When people talk about serious mental illness (SMI), I always have the same reaction: What is it?  From what I can tell,  one gets the designation with a diagnosis: schizophrenia or bipolar disorder or severe depression.  Apparently it's not about illness chronicity or impairment, or spending time in institutions, or whether an illness responds to treatment.  I'm always at a loss: as I've said before, our diagnoses are not precise, prognoses can be wrong, and people can be very sick at one point in time and very well at others.  So while 1 in 8 adults are on SSRI's, 1 in 5 suffer from an episode of mental illness during the course of a year, and half of us will have an episode of mental illness during the course of a lifetime, these people with serious mental illness are quite few: 4.5 million Americans.  I wish these people wore signs so we knew who they were and could divide the resources appropriately. 

That said, the conversation about SMI often flows to the topic of involuntary treatment.  It goes along the lines of ...if only.  If only we could force sick people to get treatment then they wouldn't end up in jails and prisons.  If only we could force sick people to get treatment then they wouldn't be homeless, on the streets, committing violent crimes and mass murders.  If only.  If only it were that simple.  What gets missed is that addiction co-occurs with mental illness, and poverty confounds it all --so if only people were not raised in poverty, exposed to violence, and addicted to drugs and alcohol, then so many fewer people would be living on our streets, in our jails, and committing acts of violence.  If only. 

There is another problem with this kind of thinking.  It divides us into those who are FOR and those who are AGAINST forced care.  It leaves out the key factors of Access to Treatment and Engagement.  Not everyone who needs care can get it: we have a psychiatrist shortage in this country.  And not everyone who says No to treatment will continue to say No, but if they do say No and the response is to have guards brutally tackle them and inject them with sedating medications, then there is a good chance that future efforts at engagement may be met with resistance.  Sometimes, it helps to meet people on their own level, to get to know them, to let them become comfortable and trusting, and then some of these people who initially said No may become agreeable to getting care. 

The argument goes that those who refuse treatment have an inability to see they are sick, that this lack of insight it a symptom of the illness, and therefore it is a medical issue, not a civil rights issue.  I hesitate to use the term "anosognosia" because the word has become so politically loaded; those who use it believe that involuntary treatment is often the only option.

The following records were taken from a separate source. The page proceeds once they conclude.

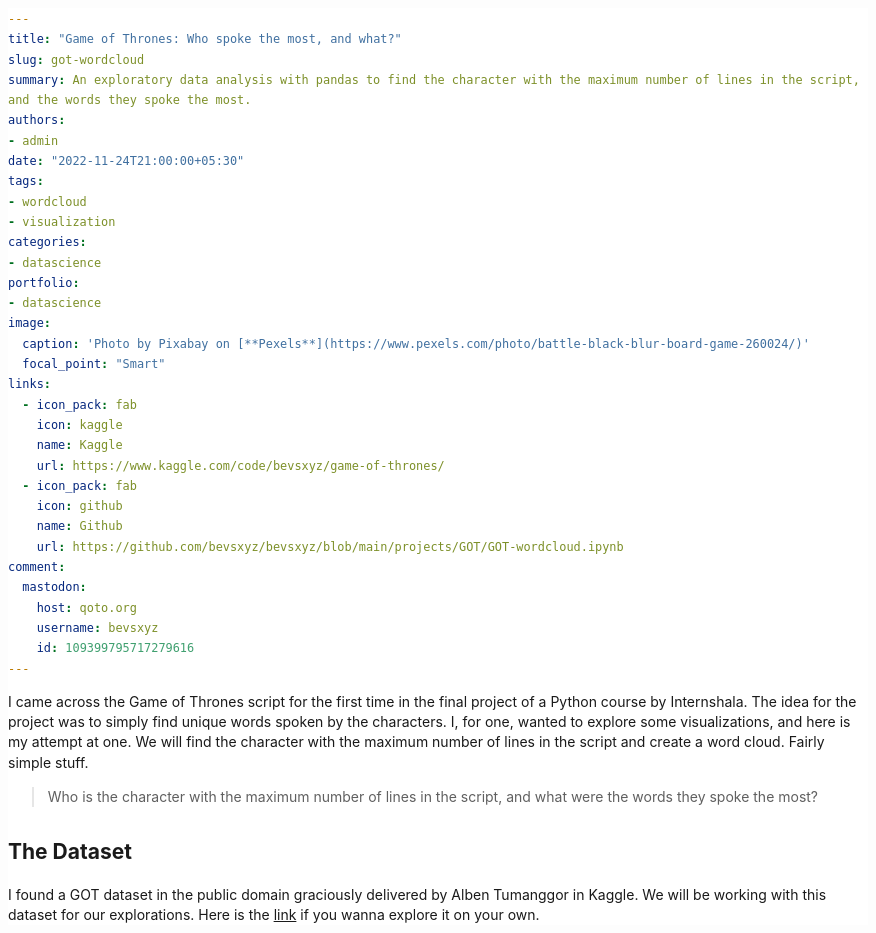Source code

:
 ```yaml
---
title: "Game of Thrones: Who spoke the most, and what?"
slug: got-wordcloud
summary: An exploratory data analysis with pandas to find the character with the maximum number of lines in the script, and the words they spoke the most.
authors:
- admin
date: "2022-11-24T21:00:00+05:30"
tags:
- wordcloud
- visualization
categories:
- datascience
portfolio:
- datascience
image:
  caption: 'Photo by Pixabay on [**Pexels**](https://www.pexels.com/photo/battle-black-blur-board-game-260024/)'
  focal_point: "Smart"
links:
  - icon_pack: fab
    icon: kaggle
    name: Kaggle
    url: https://www.kaggle.com/code/bevsxyz/game-of-thrones/
  - icon_pack: fab
    icon: github
    name: Github
    url: https://github.com/bevsxyz/bevsxyz/blob/main/projects/GOT/GOT-wordcloud.ipynb
comment:
  mastodon:
    host: qoto.org
    username: bevsxyz
    id: 109399795717279616
---
```


I came across the Game of Thrones script for the first time in the final project of a Python course by Internshala. The idea for the project was to simply find unique words spoken by the characters. I, for one, wanted to explore some visualizations, and here is my attempt at one. We will find the character with the maximum number of lines in the script and create a word cloud. Fairly simple stuff.

> Who is the character with the maximum number of lines in the script, and what were the words they spoke the most?

## The Dataset

I found a GOT dataset in the public domain graciously delivered by Alben Tumanggor in Kaggle. We will be working with this dataset for our explorations. Here is the [link](https://www.kaggle.com/datasets/albenft/game-of-thrones-script-all-seasons) if you wanna explore it on your own.
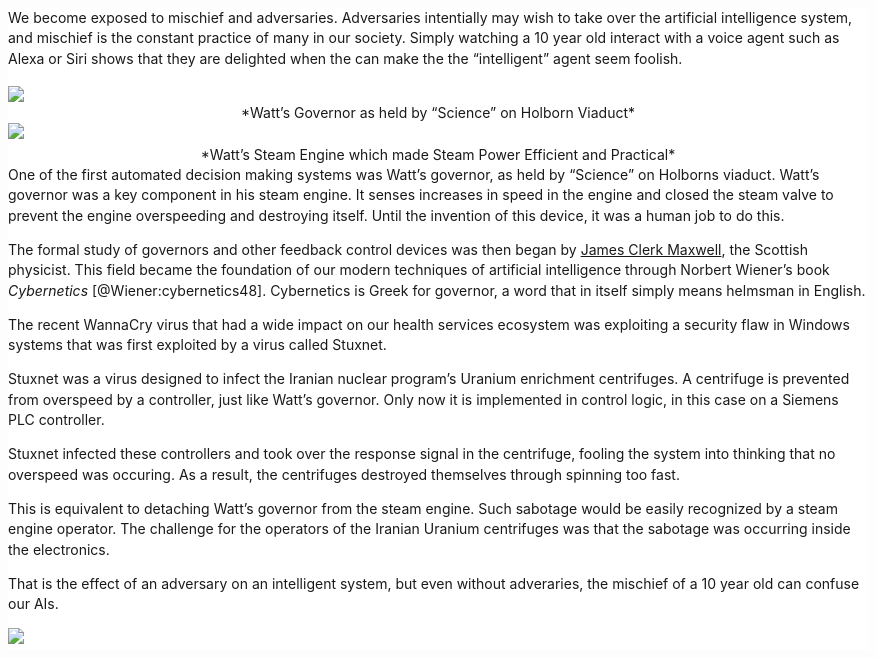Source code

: We become exposed to mischief and adversaries. Adversaries intentially
may wish to take over the artificial intelligence system, and mischief
is the constant practice of many in our society. Simply watching a 10
year old interact with a voice agent such as Alexa or Siri shows that
they are delighted when the can make the the “intelligent” agent seem
foolish.

<img class="rotateimg90" src="../slides/diagrams/2017-10-12 16.47.34.jpg" width="40%" align="center" style="background:none; border:none; box-shadow:none;">
<center>
*Watt’s Governor as held by “Science” on Holborn Viaduct*
</center>
<img class="center" src="../slides/diagrams/SteamEngine_Boulton&Watt_1784_neg.png" width="50%" align="" style="background:none; border:none; box-shadow:none;">
<center>
*Watt’s Steam Engine which made Steam Power Efficient and Practical*
</center>
One of the first automated decision making systems was Watt’s governor,
as held by “Science” on Holborns viaduct. Watt’s governor was a key
component in his steam engine. It senses increases in speed in the
engine and closed the steam valve to prevent the engine overspeeding and
destroying itself. Until the invention of this device, it was a human
job to do this.

The formal study of governors and other feedback control devices was
then began by [James Clerk
Maxwell](https://en.wikipedia.org/wiki/James_Clerk_Maxwell), the
Scottish physicist. This field became the foundation of our modern
techniques of artificial intelligence through Norbert Wiener’s book
*Cybernetics* [@Wiener:cybernetics48]. Cybernetics is Greek for
governor, a word that in itself simply means helmsman in English.

The recent WannaCry virus that had a wide impact on our health services
ecosystem was exploiting a security flaw in Windows systems that was
first exploited by a virus called Stuxnet.

Stuxnet was a virus designed to infect the Iranian nuclear program’s
Uranium enrichment centrifuges. A centrifuge is prevented from overspeed
by a controller, just like Watt’s governor. Only now it is implemented
in control logic, in this case on a Siemens PLC controller.

Stuxnet infected these controllers and took over the response signal in
the centrifuge, fooling the system into thinking that no overspeed was
occuring. As a result, the centrifuges destroyed themselves through
spinning too fast.

This is equivalent to detaching Watt’s governor from the steam engine.
Such sabotage would be easily recognized by a steam engine operator. The
challenge for the operators of the Iranian Uranium centrifuges was that
the sabotage was occurring inside the electronics.

That is the effect of an adversary on an intelligent system, but even
without adveraries, the mischief of a 10 year old can confuse our AIs.

[![](https://img.youtube.com/vi/1y2UKz47gew/0.jpg)](https://www.youtube.com/watch?v=1y2UKz47gew&t=)


[^1]: the challenge of understanding what information pertains to is
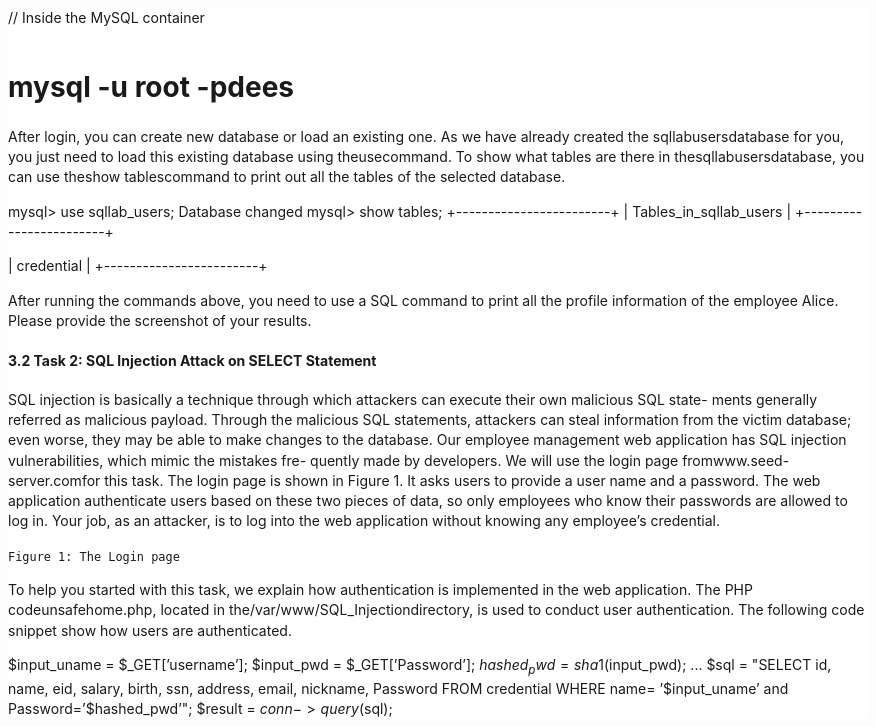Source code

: // Inside the MySQL container
# mysql -u root -pdees

After login, you can create new database or load an existing one. As we have already created the
sqllabusersdatabase for you, you just need to load this existing database using theusecommand. To
show what tables are there in thesqllabusersdatabase, you can use theshow tablescommand to
print out all the tables of the selected database.

mysql> use sqllab_users;
Database changed
mysql> show tables;
+------------------------+
| Tables_in_sqllab_users |
+------------------------+


| credential |
+------------------------+

After running the commands above, you need to use a SQL command to print all the profile information
of the employee Alice. Please provide the screenshot of your results.

#### 3.2 Task 2: SQL Injection Attack on SELECT Statement

SQL injection is basically a technique through which attackers can execute their own malicious SQL state-
ments generally referred as malicious payload. Through the malicious SQL statements, attackers can steal
information from the victim database; even worse, they may be able to make changes to the database. Our
employee management web application has SQL injection vulnerabilities, which mimic the mistakes fre-
quently made by developers.
We will use the login page fromwww.seed-server.comfor this task. The login page is shown in
Figure 1. It asks users to provide a user name and a password. The web application authenticate users based
on these two pieces of data, so only employees who know their passwords are allowed to log in. Your job,
as an attacker, is to log into the web application without knowing any employee’s credential.

```
Figure 1: The Login page
```
To help you started with this task, we explain how authentication is implemented in the web application.
The PHP codeunsafehome.php, located in the/var/www/SQL_Injectiondirectory, is used to
conduct user authentication. The following code snippet show how users are authenticated.

$input_uname = $_GET[’username’];
$input_pwd = $_GET[’Password’];
$hashed_pwd = sha1($input_pwd);
...
$sql = "SELECT id, name, eid, salary, birth, ssn, address, email,
nickname, Password
FROM credential
WHERE name= ’$input_uname’ and Password=’$hashed_pwd’";
$result = $conn -> query($sql);
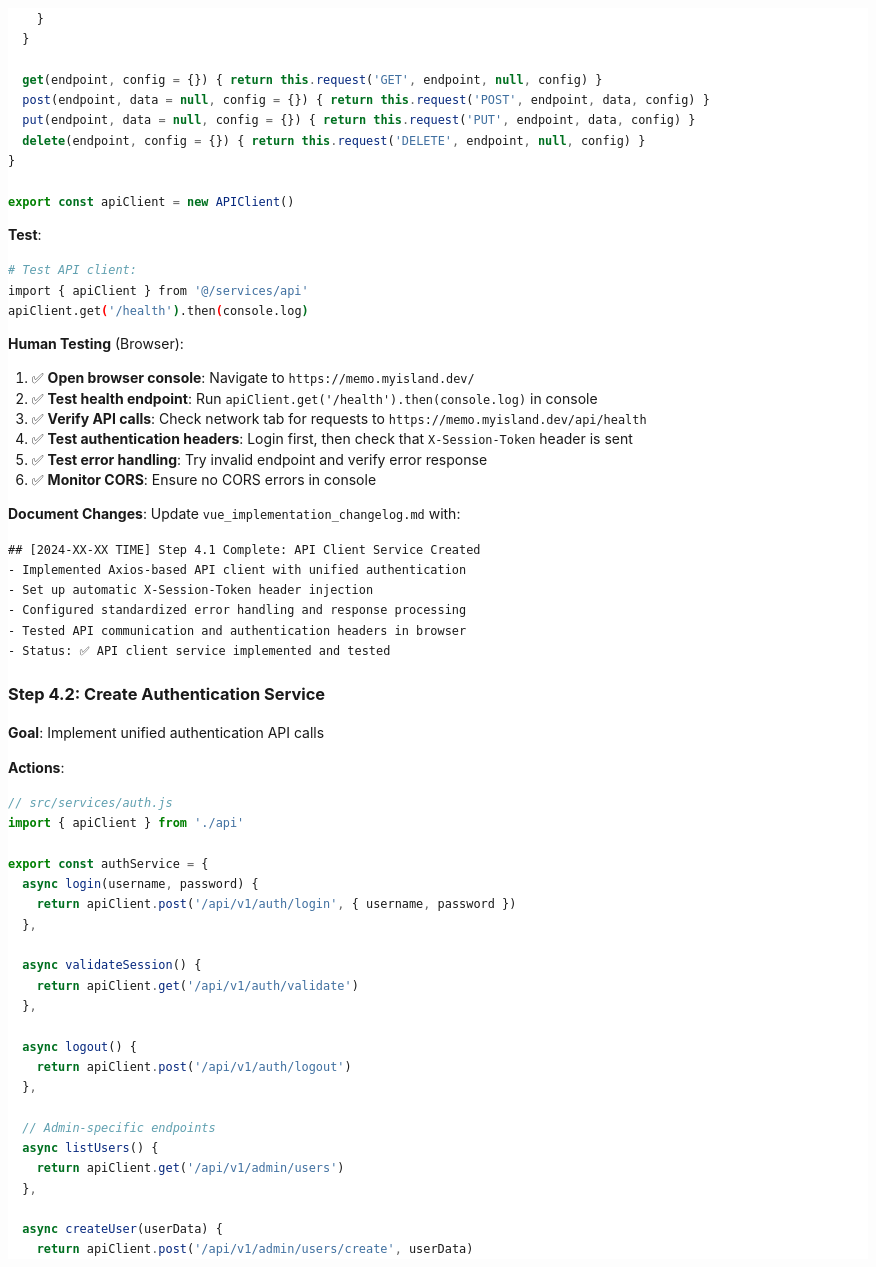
 ```javascript
    }
  }
  
  get(endpoint, config = {}) { return this.request('GET', endpoint, null, config) }
  post(endpoint, data = null, config = {}) { return this.request('POST', endpoint, data, config) }
  put(endpoint, data = null, config = {}) { return this.request('PUT', endpoint, data, config) }
  delete(endpoint, config = {}) { return this.request('DELETE', endpoint, null, config) }
}

export const apiClient = new APIClient()
```

**Test**:
```bash
# Test API client:
import { apiClient } from '@/services/api'
apiClient.get('/health').then(console.log)
```

**Human Testing** (Browser):
1. ✅ **Open browser console**: Navigate to `https://memo.myisland.dev/`
2. ✅ **Test health endpoint**: Run `apiClient.get('/health').then(console.log)` in console
3. ✅ **Verify API calls**: Check network tab for requests to `https://memo.myisland.dev/api/health`
4. ✅ **Test authentication headers**: Login first, then check that `X-Session-Token` header is sent
5. ✅ **Test error handling**: Try invalid endpoint and verify error response
6. ✅ **Monitor CORS**: Ensure no CORS errors in console

**Document Changes**: Update `vue_implementation_changelog.md` with:
```
## [2024-XX-XX TIME] Step 4.1 Complete: API Client Service Created
- Implemented Axios-based API client with unified authentication
- Set up automatic X-Session-Token header injection
- Configured standardized error handling and response processing
- Tested API communication and authentication headers in browser
- Status: ✅ API client service implemented and tested
```

### Step 4.2: Create Authentication Service
**Goal**: Implement unified authentication API calls

**Actions**:
```javascript
// src/services/auth.js
import { apiClient } from './api'

export const authService = {
  async login(username, password) {
    return apiClient.post('/api/v1/auth/login', { username, password })
  },

  async validateSession() {
    return apiClient.get('/api/v1/auth/validate')
  },

  async logout() {
    return apiClient.post('/api/v1/auth/logout')
  },

  // Admin-specific endpoints
  async listUsers() {
    return apiClient.get('/api/v1/admin/users')
  },

  async createUser(userData) {
    return apiClient.post('/api/v1/admin/users/create', userData)
```
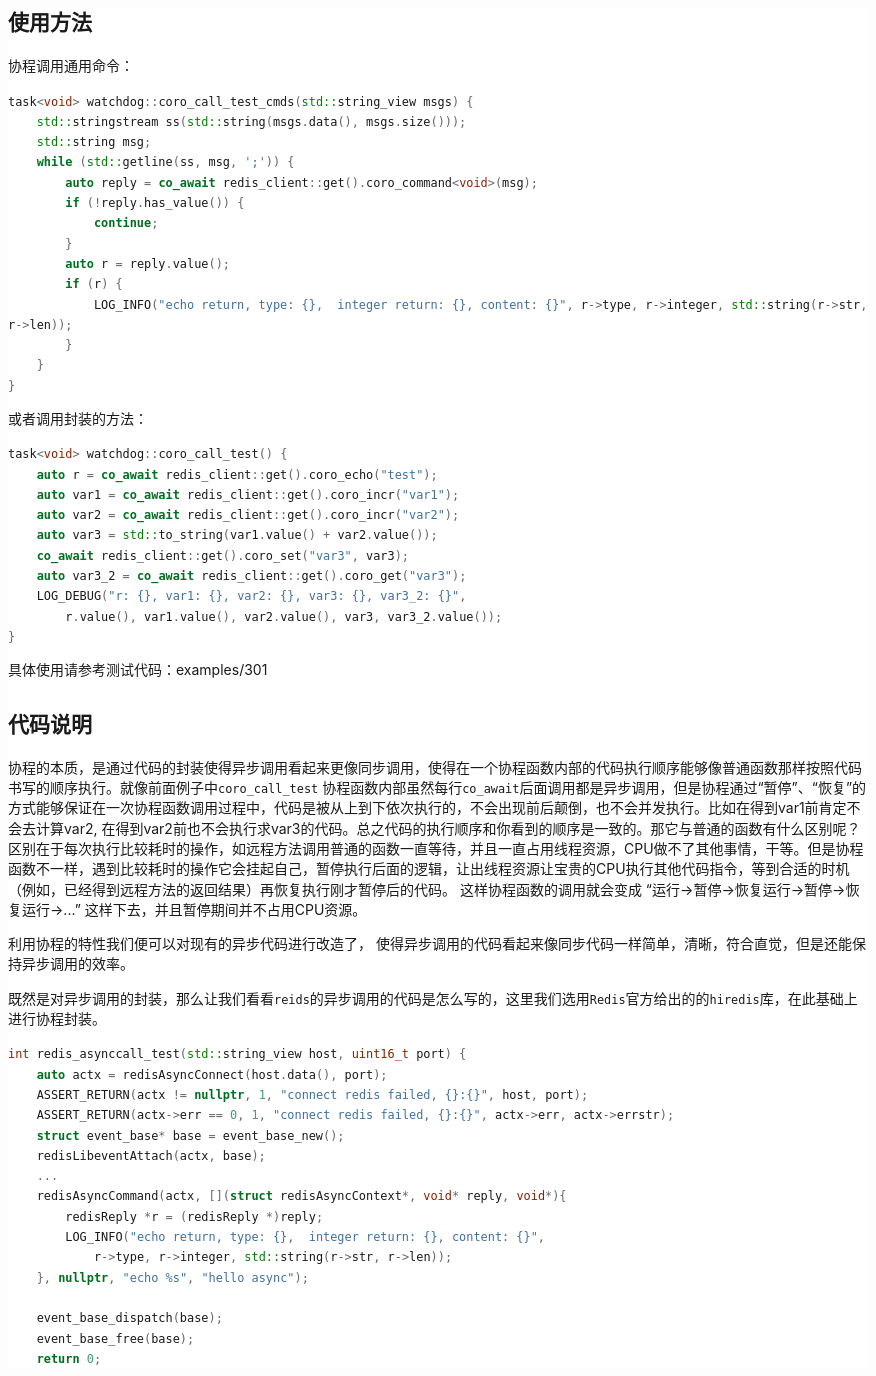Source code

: 
## 使用方法

协程调用通用命令：
```cpp
task<void> watchdog::coro_call_test_cmds(std::string_view msgs) {
    std::stringstream ss(std::string(msgs.data(), msgs.size()));
    std::string msg;
    while (std::getline(ss, msg, ';')) {
        auto reply = co_await redis_client::get().coro_command<void>(msg);
        if (!reply.has_value()) {
			continue;
		}
        auto r = reply.value();
        if (r) {
            LOG_INFO("echo return, type: {},  integer return: {}, content: {}", r->type, r->integer, std::string(r->str, r->len));
        }
    }
}
```
或者调用封装的方法：
```cpp
task<void> watchdog::coro_call_test() {
    auto r = co_await redis_client::get().coro_echo("test");
    auto var1 = co_await redis_client::get().coro_incr("var1");
    auto var2 = co_await redis_client::get().coro_incr("var2");
    auto var3 = std::to_string(var1.value() + var2.value());
    co_await redis_client::get().coro_set("var3", var3);
    auto var3_2 = co_await redis_client::get().coro_get("var3");
    LOG_DEBUG("r: {}, var1: {}, var2: {}, var3: {}, var3_2: {}",
        r.value(), var1.value(), var2.value(), var3, var3_2.value());
}
```
具体使用请参考测试代码：examples/301

## 代码说明

协程的本质，是通过代码的封装使得异步调用看起来更像同步调用，使得在一个协程函数内部的代码执行顺序能够像普通函数那样按照代码书写的顺序执行。就像前面例子中`coro_call_test` 协程函数内部虽然每行`co_await`后面调用都是异步调用，但是协程通过“暂停”、“恢复”的方式能够保证在一次协程函数调用过程中，代码是被从上到下依次执行的，不会出现前后颠倒，也不会并发执行。比如在得到var1前肯定不会去计算var2, 在得到var2前也不会执行求var3的代码。总之代码的执行顺序和你看到的顺序是一致的。那它与普通的函数有什么区别呢？区别在于每次执行比较耗时的操作，如远程方法调用普通的函数一直等待，并且一直占用线程资源，CPU做不了其他事情，干等。但是协程函数不一样，遇到比较耗时的操作它会挂起自己，暂停执行后面的逻辑，让出线程资源让宝贵的CPU执行其他代码指令，等到合适的时机（例如，已经得到远程方法的返回结果）再恢复执行刚才暂停后的代码。 这样协程函数的调用就会变成 “运行->暂停->恢复运行->暂停->恢复运行->...” 这样下去，并且暂停期间并不占用CPU资源。

利用协程的特性我们便可以对现有的异步代码进行改造了， 使得异步调用的代码看起来像同步代码一样简单，清晰，符合直觉，但是还能保持异步调用的效率。

既然是对异步调用的封装，那么让我们看看`reids`的异步调用的代码是怎么写的，这里我们选用`Redis`官方给出的的`hiredis`库，在此基础上进行协程封装。

```cpp
int redis_asynccall_test(std::string_view host, uint16_t port) {
	auto actx = redisAsyncConnect(host.data(), port);
	ASSERT_RETURN(actx != nullptr, 1, "connect redis failed, {}:{}", host, port);
	ASSERT_RETURN(actx->err == 0, 1, "connect redis failed, {}:{}", actx->err, actx->errstr);
	struct event_base* base = event_base_new();
	redisLibeventAttach(actx, base);
	...
	redisAsyncCommand(actx, [](struct redisAsyncContext*, void* reply, void*){
		redisReply *r = (redisReply *)reply;
		LOG_INFO("echo return, type: {},  integer return: {}, content: {}",
			r->type, r->integer, std::string(r->str, r->len));
	}, nullptr, "echo %s", "hello async");

	event_base_dispatch(base);
	event_base_free(base);
	return 0;
```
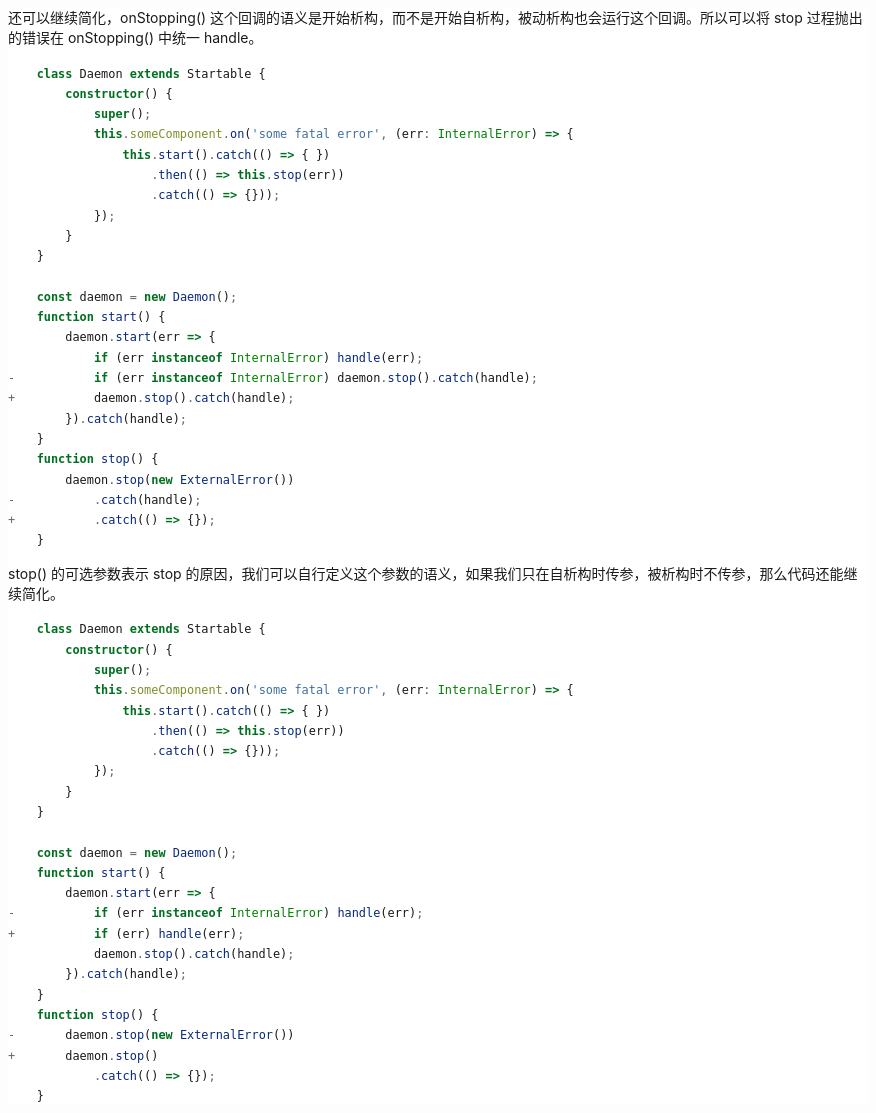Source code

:还可以继续简化，onStopping() 这个回调的语义是开始析构，而不是开始自析构，被动析构也会运行这个回调。所以可以将 stop 过程抛出的错误在 onStopping() 中统一 handle。

```ts
    class Daemon extends Startable {
        constructor() {
            super();
            this.someComponent.on('some fatal error', (err: InternalError) => {
                this.start().catch(() => { })
                    .then(() => this.stop(err))
                    .catch(() => {}));
            });
        }
    }

    const daemon = new Daemon();
    function start() {
        daemon.start(err => {
            if (err instanceof InternalError) handle(err);
-           if (err instanceof InternalError) daemon.stop().catch(handle);
+           daemon.stop().catch(handle);
        }).catch(handle);
    }
    function stop() {
        daemon.stop(new ExternalError())
-           .catch(handle);
+           .catch(() => {});
    }
```

stop() 的可选参数表示 stop 的原因，我们可以自行定义这个参数的语义，如果我们只在自析构时传参，被析构时不传参，那么代码还能继续简化。

```ts
    class Daemon extends Startable {
        constructor() {
            super();
            this.someComponent.on('some fatal error', (err: InternalError) => {
                this.start().catch(() => { })
                    .then(() => this.stop(err))
                    .catch(() => {}));
            });
        }
    }

    const daemon = new Daemon();
    function start() {
        daemon.start(err => {
-           if (err instanceof InternalError) handle(err);
+           if (err) handle(err);
            daemon.stop().catch(handle);
        }).catch(handle);
    }
    function stop() {
-       daemon.stop(new ExternalError())
+       daemon.stop()
            .catch(() => {});
    }
```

I would contend that people who don't believe they are ill can often be engaged in treatment.  I'm not one for standing in someone's face and asking, "Do you know you have a mental illness?"  Instead,  people will often take medications because they feel better on them, because they are good patients who do what the doctor says, because a family member asks them to, or because while they may not think they are mentally ill, they do notice that life goes better if they swallow a pill everyday. 

Yes, I do know that there are some very sick people who are offered quality care and who just can't be engaged, and who would benefit from care that is not voluntary.  But it's not a clear pro-force/anti-force picture, and it's always better to work with a patient if you can.

So thank you to my friends in high places who are giving their time, energy, and efforts to helping our federal government figure out how to help people with serious mental disorders.  I look forward to reading more about your endeavors!